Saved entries
"""
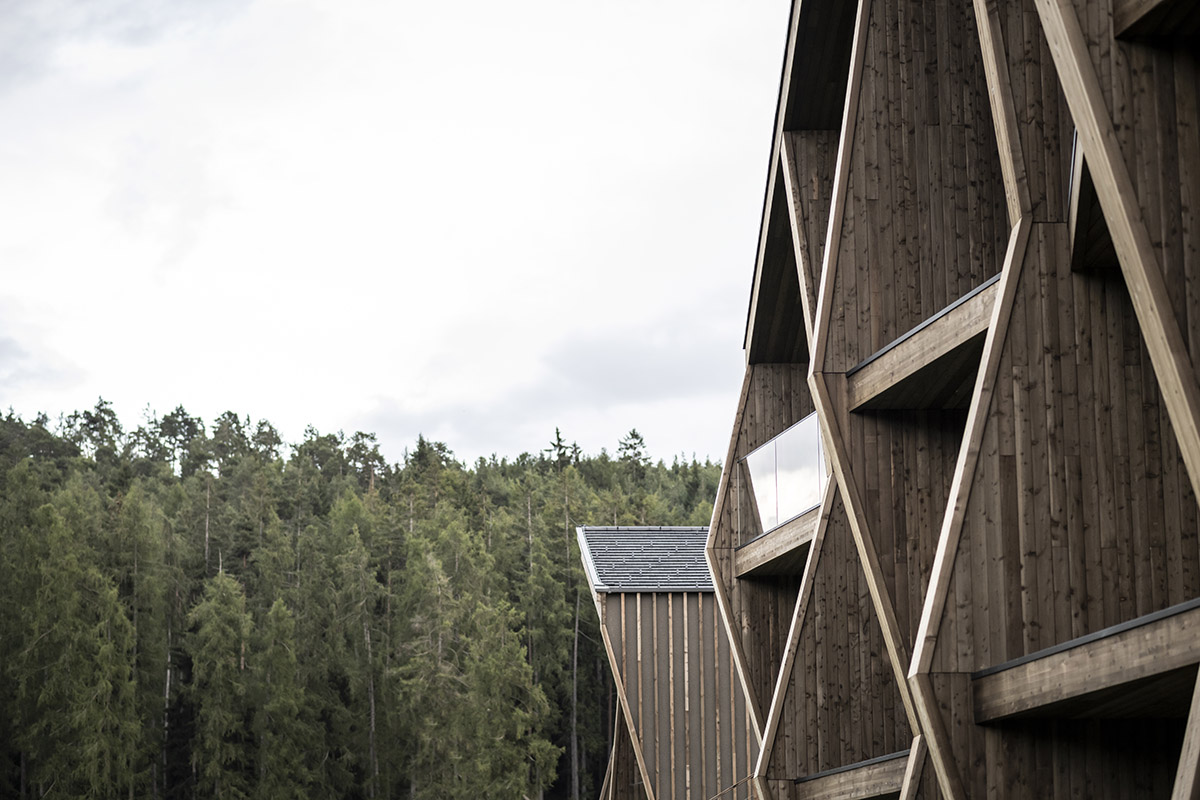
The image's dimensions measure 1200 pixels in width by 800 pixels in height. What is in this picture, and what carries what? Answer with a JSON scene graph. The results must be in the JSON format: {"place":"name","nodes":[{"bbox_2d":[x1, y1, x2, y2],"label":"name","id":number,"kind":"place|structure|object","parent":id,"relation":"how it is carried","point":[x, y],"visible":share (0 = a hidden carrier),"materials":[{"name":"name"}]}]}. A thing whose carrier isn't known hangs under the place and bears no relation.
{"place":"outdoors","nodes":[
{"label":"outdoors","id":0,"kind":"place"},
{"bbox_2d":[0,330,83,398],"label":"cloud","id":1,"kind":"structure","parent":0,"point":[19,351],"materials":[{"name":"grey"}]},
{"bbox_2d":[1,0,799,463],"label":"sky","id":2,"kind":"structure","parent":0,"point":[388,381],"materials":[{"name":"white"}]},
{"bbox_2d":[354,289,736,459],"label":"cloud","id":3,"kind":"structure","parent":0,"point":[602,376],"materials":[{"name":"grey"}]},
{"bbox_2d":[578,526,762,799],"label":"building","id":4,"kind":"structure","parent":0,"point":[611,607],"materials":[{"name":"brown wood"}]},
{"bbox_2d":[580,525,713,591],"label":"roof","id":5,"kind":"structure","parent":4,"relation":"on","point":[654,551],"materials":[{"name":"grey tile"}]},
{"bbox_2d":[707,776,755,799],"label":"railing","id":6,"kind":"object","parent":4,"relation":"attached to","point":[736,784],"visible":0.62,"materials":[{"name":"brown"}]},
{"bbox_2d":[634,0,1199,799],"label":"wooden building","id":7,"kind":"structure","parent":0,"point":[1018,460],"materials":[{"name":"brown"}]},
{"bbox_2d":[736,507,818,577],"label":"balcony","id":8,"kind":"structure","parent":7,"relation":"attached to","point":[773,556],"materials":[{"name":"brown wood"}]},
{"bbox_2d":[745,410,826,539],"label":"glass railing","id":9,"kind":"structure","parent":7,"relation":"in","point":[769,455],"materials":[{"name":"clear glass"}]},
{"bbox_2d":[794,752,908,799],"label":"wooden balcony","id":10,"kind":"structure","parent":7,"relation":"attached to","point":[874,787],"materials":[{"name":"brown wood"}]},
{"bbox_2d":[848,274,1000,413],"label":"wooden balcony","id":11,"kind":"structure","parent":7,"relation":"attached to","point":[917,341],"materials":[{"name":"brown wood"}]},
{"bbox_2d":[975,599,1199,724],"label":"wooden balcony","id":12,"kind":"structure","parent":7,"relation":"attached to","point":[1088,689],"materials":[{"name":"brown wood"}]},
{"bbox_2d":[1068,127,1118,274],"label":"balcony","id":13,"kind":"structure","parent":7,"relation":"attached to","point":[1102,232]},
{"bbox_2d":[1115,0,1199,39],"label":"wooden balcony","id":14,"kind":"structure","parent":7,"relation":"attached to","point":[1137,19],"materials":[{"name":"brown wood"}]},
{"label":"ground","id":15,"kind":"structure","parent":0},
{"bbox_2d":[3,487,142,799],"label":"tree","id":16,"kind":"object","parent":15,"relation":"on","point":[48,691],"visible":0.99,"materials":[{"name":"plant"}]},
{"bbox_2d":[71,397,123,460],"label":"tree","id":17,"kind":"object","parent":15,"relation":"on","point":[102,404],"visible":0.64,"materials":[{"name":"plant"}]},
{"bbox_2d":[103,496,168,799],"label":"tree","id":18,"kind":"object","parent":15,"relation":"on","point":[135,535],"visible":0.9,"materials":[{"name":"green plant"}]},
{"bbox_2d":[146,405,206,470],"label":"tree","id":19,"kind":"object","parent":15,"relation":"on","point":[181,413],"visible":0.73,"materials":[{"name":"plant"}]},
{"bbox_2d":[187,566,253,799],"label":"tree","id":20,"kind":"object","parent":15,"relation":"on","point":[231,593],"visible":0.98,"materials":[{"name":"plant"}]},
{"bbox_2d":[248,598,319,799],"label":"tree","id":21,"kind":"object","parent":15,"relation":"on","point":[278,752],"visible":0.99,"materials":[{"name":"green plant"}]},
{"bbox_2d":[322,497,385,799],"label":"tree","id":22,"kind":"object","parent":15,"relation":"on","point":[348,509],"visible":0.99,"materials":[{"name":"plant"}]},
{"bbox_2d":[1,395,725,799],"label":"forest","id":23,"kind":"object","parent":15,"relation":"on","point":[362,434],"visible":0.57,"materials":[{"name":"green plant"}]},
{"bbox_2d":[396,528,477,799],"label":"tree","id":24,"kind":"object","parent":15,"relation":"on","point":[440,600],"visible":0.94,"materials":[{"name":"plant"}]},
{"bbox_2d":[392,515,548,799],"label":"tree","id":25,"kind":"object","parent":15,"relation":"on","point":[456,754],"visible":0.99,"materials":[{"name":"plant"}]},
{"bbox_2d":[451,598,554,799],"label":"tree","id":26,"kind":"object","parent":15,"relation":"on","point":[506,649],"visible":0.98,"materials":[{"name":"plant"}]},
{"bbox_2d":[517,475,581,799],"label":"tree","id":27,"kind":"object","parent":15,"relation":"on","point":[541,579],"visible":0.88,"materials":[{"name":"plant"}]},
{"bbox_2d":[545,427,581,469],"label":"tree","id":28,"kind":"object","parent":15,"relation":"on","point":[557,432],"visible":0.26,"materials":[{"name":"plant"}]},
{"bbox_2d":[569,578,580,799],"label":"tree trunk","id":29,"kind":"object","parent":15,"relation":"on","point":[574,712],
"""
## What to work on
Line by line, restate the data above exactly as it stands, minus the pictures.

## Task output
The image's dimensions measure 1200 pixels in width by 800 pixels in height. What is in this picture, and what carries what? Answer with a JSON scene graph. The results must be in the JSON format: {"place":"name","nodes":[{"bbox_2d":[x1, y1, x2, y2],"label":"name","id":number,"kind":"place|structure|object","parent":id,"relation":"how it is carried","point":[x, y],"visible":share (0 = a hidden carrier),"materials":[{"name":"name"}]}]}. A thing whose carrier isn't known hangs under the place and bears no relation.
{"place":"outdoors","nodes":[
{"label":"outdoors","id":0,"kind":"place"},
{"bbox_2d":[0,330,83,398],"label":"cloud","id":1,"kind":"structure","parent":0,"point":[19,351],"materials":[{"name":"grey"}]},
{"bbox_2d":[1,0,799,463],"label":"sky","id":2,"kind":"structure","parent":0,"point":[388,381],"materials":[{"name":"white"}]},
{"bbox_2d":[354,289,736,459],"label":"cloud","id":3,"kind":"structure","parent":0,"point":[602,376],"materials":[{"name":"grey"}]},
{"bbox_2d":[578,526,762,799],"label":"building","id":4,"kind":"structure","parent":0,"point":[611,607],"materials":[{"name":"brown wood"}]},
{"bbox_2d":[580,525,713,591],"label":"roof","id":5,"kind":"structure","parent":4,"relation":"on","point":[654,551],"materials":[{"name":"grey tile"}]},
{"bbox_2d":[707,776,755,799],"label":"railing","id":6,"kind":"object","parent":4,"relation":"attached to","point":[736,784],"visible":0.62,"materials":[{"name":"brown"}]},
{"bbox_2d":[634,0,1199,799],"label":"wooden building","id":7,"kind":"structure","parent":0,"point":[1018,460],"materials":[{"name":"brown"}]},
{"bbox_2d":[736,507,818,577],"label":"balcony","id":8,"kind":"structure","parent":7,"relation":"attached to","point":[773,556],"materials":[{"name":"brown wood"}]},
{"bbox_2d":[745,410,826,539],"label":"glass railing","id":9,"kind":"structure","parent":7,"relation":"in","point":[769,455],"materials":[{"name":"clear glass"}]},
{"bbox_2d":[794,752,908,799],"label":"wooden balcony","id":10,"kind":"structure","parent":7,"relation":"attached to","point":[874,787],"materials":[{"name":"brown wood"}]},
{"bbox_2d":[848,274,1000,413],"label":"wooden balcony","id":11,"kind":"structure","parent":7,"relation":"attached to","point":[917,341],"materials":[{"name":"brown wood"}]},
{"bbox_2d":[975,599,1199,724],"label":"wooden balcony","id":12,"kind":"structure","parent":7,"relation":"attached to","point":[1088,689],"materials":[{"name":"brown wood"}]},
{"bbox_2d":[1068,127,1118,274],"label":"balcony","id":13,"kind":"structure","parent":7,"relation":"attached to","point":[1102,232]},
{"bbox_2d":[1115,0,1199,39],"label":"wooden balcony","id":14,"kind":"structure","parent":7,"relation":"attached to","point":[1137,19],"materials":[{"name":"brown wood"}]},
{"label":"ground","id":15,"kind":"structure","parent":0},
{"bbox_2d":[3,487,142,799],"label":"tree","id":16,"kind":"object","parent":15,"relation":"on","point":[48,691],"visible":0.99,"materials":[{"name":"plant"}]},
{"bbox_2d":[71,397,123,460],"label":"tree","id":17,"kind":"object","parent":15,"relation":"on","point":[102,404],"visible":0.64,"materials":[{"name":"plant"}]},
{"bbox_2d":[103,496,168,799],"label":"tree","id":18,"kind":"object","parent":15,"relation":"on","point":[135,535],"visible":0.9,"materials":[{"name":"green plant"}]},
{"bbox_2d":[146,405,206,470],"label":"tree","id":19,"kind":"object","parent":15,"relation":"on","point":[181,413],"visible":0.73,"materials":[{"name":"plant"}]},
{"bbox_2d":[187,566,253,799],"label":"tree","id":20,"kind":"object","parent":15,"relation":"on","point":[231,593],"visible":0.98,"materials":[{"name":"plant"}]},
{"bbox_2d":[248,598,319,799],"label":"tree","id":21,"kind":"object","parent":15,"relation":"on","point":[278,752],"visible":0.99,"materials":[{"name":"green plant"}]},
{"bbox_2d":[322,497,385,799],"label":"tree","id":22,"kind":"object","parent":15,"relation":"on","point":[348,509],"visible":0.99,"materials":[{"name":"plant"}]},
{"bbox_2d":[1,395,725,799],"label":"forest","id":23,"kind":"object","parent":15,"relation":"on","point":[362,434],"visible":0.57,"materials":[{"name":"green plant"}]},
{"bbox_2d":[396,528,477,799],"label":"tree","id":24,"kind":"object","parent":15,"relation":"on","point":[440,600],"visible":0.94,"materials":[{"name":"plant"}]},
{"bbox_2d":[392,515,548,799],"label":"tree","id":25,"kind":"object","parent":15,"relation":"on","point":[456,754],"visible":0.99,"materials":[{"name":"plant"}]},
{"bbox_2d":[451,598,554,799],"label":"tree","id":26,"kind":"object","parent":15,"relation":"on","point":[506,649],"visible":0.98,"materials":[{"name":"plant"}]},
{"bbox_2d":[517,475,581,799],"label":"tree","id":27,"kind":"object","parent":15,"relation":"on","point":[541,579],"visible":0.88,"materials":[{"name":"plant"}]},
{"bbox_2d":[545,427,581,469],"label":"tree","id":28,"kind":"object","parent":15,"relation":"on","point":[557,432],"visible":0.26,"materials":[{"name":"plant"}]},
{"bbox_2d":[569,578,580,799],"label":"tree trunk","id":29,"kind":"object","parent":15,"relation":"on","point":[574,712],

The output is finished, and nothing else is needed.